“Um povo corrompido não pode tolerar um governo que não seja corrupto”

O desafio de reduzir a corrupção no Brasil | Tema de Redação - Temas de redação | coRedação

Charge do Duke (O Tempo)

Mário Sabino
Metrópoles

Os brasileiros não estão nem aí para o problema da corrupção. Mas não é porque você ignora o problema que o problema deixa de existir. Ao contrário, ele tende a aumentar ao ser ignorado, o que é ótimo só para o corrupto, apesar de dizerem que certa dose de corrupção faz bem, é até vitamina para o crescimento econômico, patati patatá.

A Petrobras, por exemplo, foco do maior escândalo de corrupção da história brasileira e quiçá mundial, voltará a ter políticos e sindicalistas em cargas de direção. Reabre-se a avenida para a gatunagem, de onde se concluiu que o único remédio para impedir que a empresa seja o parque de diversões dos corruptos seria privatizar completamente a joça toda — o que não vai acontecer nunca.

COISA CHATA – Com o desmonte da Lava Jato, denunciante corrupção virou coisa de gente messiânica, chata e até golpista. O discurso de que a operação foi ação orquestrada para aniquilar Lula e o PT colou tanto, parabéns aos spin doctor, que passou a ser repetido sem qualquer sombra de vergonha em salas de aula.
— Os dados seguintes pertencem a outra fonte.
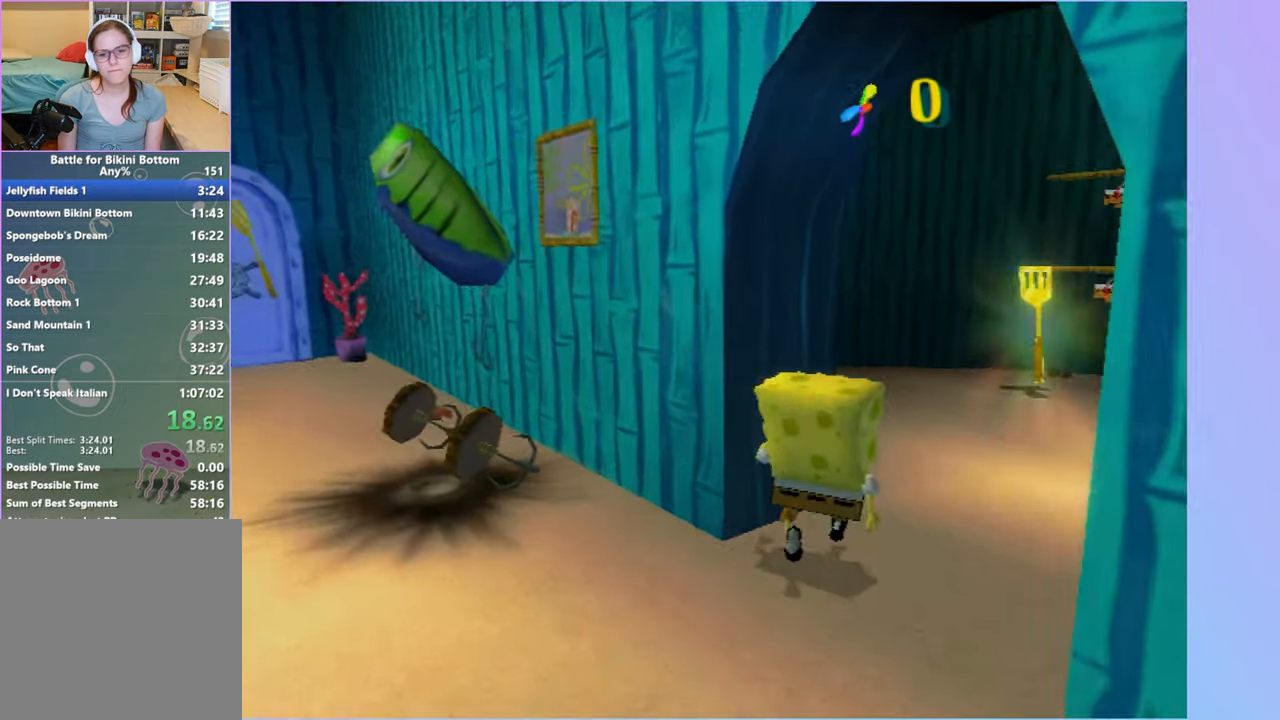
{"buttons": [], "left_stick": "up", "right_stick": "center", "button_events": []}
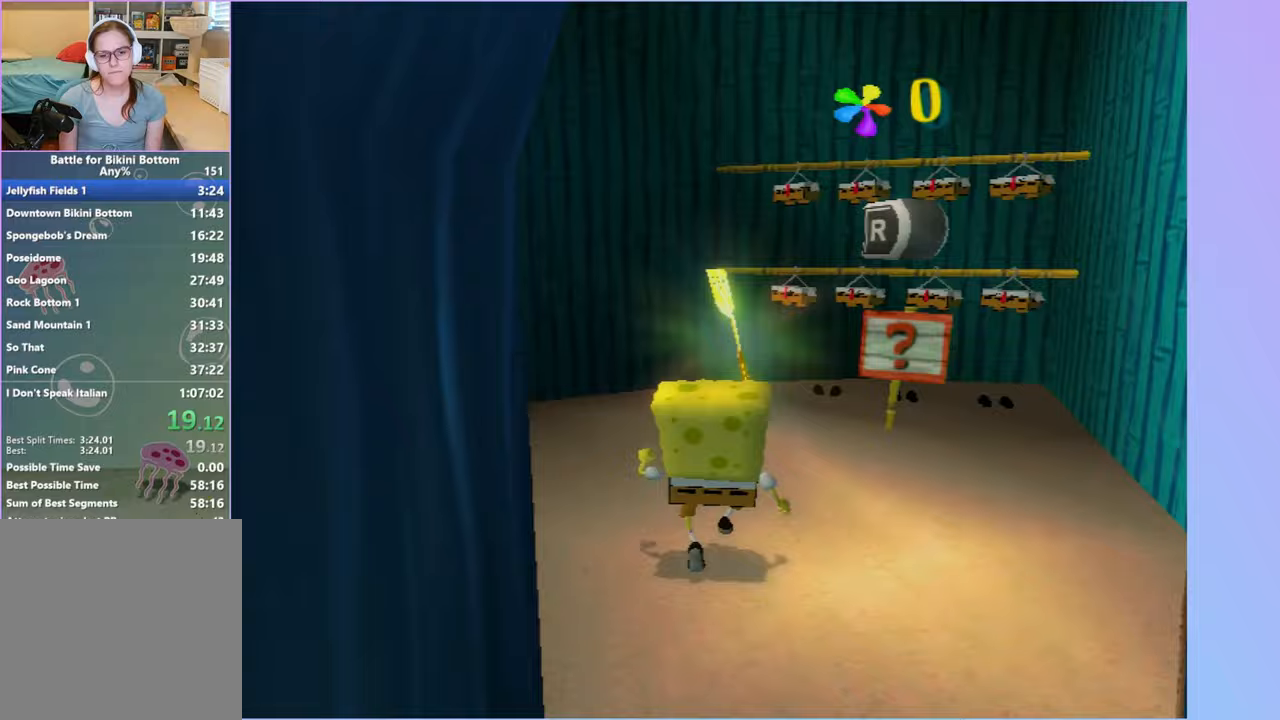
{"buttons": [], "left_stick": "up", "right_stick": "center", "button_events": [[417, "B", "down"], [500, "B", "up"]]}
Militantes disfarçados de professores ensinam essa mentira aos alunos ignaros como se fosse dado histórico indiscutível.

Posso ter perdido algo, mas aqui nas adjacências não vi ninguém dar muita bola para o relatório sobre o Brasil, divulgado pelo Grupo de Trabalho Antissuborno da OCDE, há duas semanas. É uma tomografia dos retrocessos encorajados nas diversas instâncias do poder para desmanchar o que foi feito em prol da transparência e da honestidade no trato da coisa pública.

Entre os retrocessos, o fim da prisão em segunda instância, o desmonte das forças-tarefas e a anulação dos acordos de leniência.

FAKE NEWS – Em outras freguesias, os suspeitos de fantasia destacaram uma referência rápida à politização da Lava Jato, dando a entender que a operação havia sido condenada até o último grau pelos autores do relatório.

Menos rápida, na verdade, é uma referência às retaliações que os procuradores da Lava Jato sofreram no TCU, aquele monumento à independência funcional, por terem ousado combater a corrupção nas altas esferas.

Ao longo do relatório, a verdade documentada com números é que a operação parece responsável por ter elevado o grau de excelência no combate à corrupção dentro e fora do país.

AUTOCENSURA – O Grupo de Trabalho Antissuborno da OCDE também aborda como a autocensura entrou para o cotidiano do jornalismo investigativo brasileiro, em consequência dos ataques bolsonaristas (mas não só dos bolsonaristas, presume-se) e do fim da Lava Jato:

“Embora exista liberdade de imprensa no Brasil (mais em nível nacional do que regional), os repetidos ataques contra a mídia nos últimos anos tiveram um efeito inibidor sobre a profissão”, diz o relatório acrescentando:

“Na opinião (de jornalistas), esses ataques, combinados com a incerteza geral sobre o compromisso do Brasil no combate à corrupção após o desmantelamento das forças-tarefas da Lava Jato, desenvolveram para um aumento do nível de autocensura na profissão.”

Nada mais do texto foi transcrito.